Thursday, January 22, 2009

Facing The Gas Rush With Flexibility Not Zoning

Last month, the citizens of Franklin Township polled themselves about zoning. Their poll showed a 65% response rate with 87% opposed to zoning. That response was more than double the response to the original NTC survey of 2003 with a very different outcome. With time and awareness, people had become far more interested and opposed.

Their town leaders should listen to their views and act accordingly. Indeed, all towns should make a comparable assessment before voting any new regulation so dramatically different and rigid as zoning.

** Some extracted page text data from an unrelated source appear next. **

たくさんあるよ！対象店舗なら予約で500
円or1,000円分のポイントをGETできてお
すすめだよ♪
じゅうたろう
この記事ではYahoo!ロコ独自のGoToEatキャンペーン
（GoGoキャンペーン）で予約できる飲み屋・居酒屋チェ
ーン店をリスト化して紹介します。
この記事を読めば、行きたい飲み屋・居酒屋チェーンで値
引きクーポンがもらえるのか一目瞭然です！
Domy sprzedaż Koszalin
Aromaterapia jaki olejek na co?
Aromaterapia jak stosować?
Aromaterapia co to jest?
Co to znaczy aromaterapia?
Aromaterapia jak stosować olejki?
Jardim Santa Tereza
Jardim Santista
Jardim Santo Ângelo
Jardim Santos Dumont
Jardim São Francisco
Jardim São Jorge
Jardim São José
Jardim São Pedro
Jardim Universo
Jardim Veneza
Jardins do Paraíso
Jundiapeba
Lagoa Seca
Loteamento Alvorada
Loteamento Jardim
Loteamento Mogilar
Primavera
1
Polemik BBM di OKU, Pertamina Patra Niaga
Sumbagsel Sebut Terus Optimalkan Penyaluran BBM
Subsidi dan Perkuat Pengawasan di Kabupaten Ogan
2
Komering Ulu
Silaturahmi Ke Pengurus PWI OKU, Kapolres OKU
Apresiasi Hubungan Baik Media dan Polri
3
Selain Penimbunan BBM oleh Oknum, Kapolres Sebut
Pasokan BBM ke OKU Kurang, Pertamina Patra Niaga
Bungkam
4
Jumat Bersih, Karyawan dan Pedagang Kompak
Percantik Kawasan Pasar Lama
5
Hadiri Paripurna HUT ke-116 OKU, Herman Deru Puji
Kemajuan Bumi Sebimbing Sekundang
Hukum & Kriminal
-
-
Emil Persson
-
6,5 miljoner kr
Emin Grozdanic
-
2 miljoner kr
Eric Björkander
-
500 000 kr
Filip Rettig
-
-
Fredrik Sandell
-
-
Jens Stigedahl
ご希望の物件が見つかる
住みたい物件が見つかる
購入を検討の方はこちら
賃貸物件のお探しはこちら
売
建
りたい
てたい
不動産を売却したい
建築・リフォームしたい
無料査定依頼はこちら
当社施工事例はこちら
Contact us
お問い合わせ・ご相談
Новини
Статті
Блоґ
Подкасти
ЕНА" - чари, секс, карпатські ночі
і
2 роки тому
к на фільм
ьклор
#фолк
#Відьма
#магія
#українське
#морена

There are benefits and costs to zoning. A major cost and risk is rigidity of zoning ordinances, especially those based on a comprehensive plan that never considered natural gas exploitation. The “Gas Rush” is new and gas exploitation is likely to be the primary driver for our economy.

State code does not allow zoning ordinances to be changed rapidly or frequently, with even less flexibility for joint ordinances or individual ordinances subject to a joint planning commission.

We need to understand the real changes facing us and be able to adapt quickly and flexibly. Consider this excerpt from the Penn State website on Natural Gas Impacts - Local Government Information: "Many local governments will need to greatly expand and upgrade their comprehensive community planning efforts. The fast pace of gas drilling--and all of its related activities--means planning has to be done on a continuous, daily basis. Every new well drilled changes the community a little bit. Once-a-month meetings of the planning commission can’t keep up with the change. New thinking about how to plan for gas exploration must also exist."

There are alternatives to zoning that can meet local needs and provide for flexible county-town partnerships. For more facts, references, and ideas on gas and zoning, along with a high-growth non-zoning success story, visit this website at http://jessupjottings.blogspot.com/.

To meet the uncertainties of the gas rush, we need flexibility not rigid zoning based on a plan already overtaken by events.

( This post also appears as a "letter to the editor" in the 28Jan'09 editions of the Susquehanna County Transcript and the Susquehanna Independent.)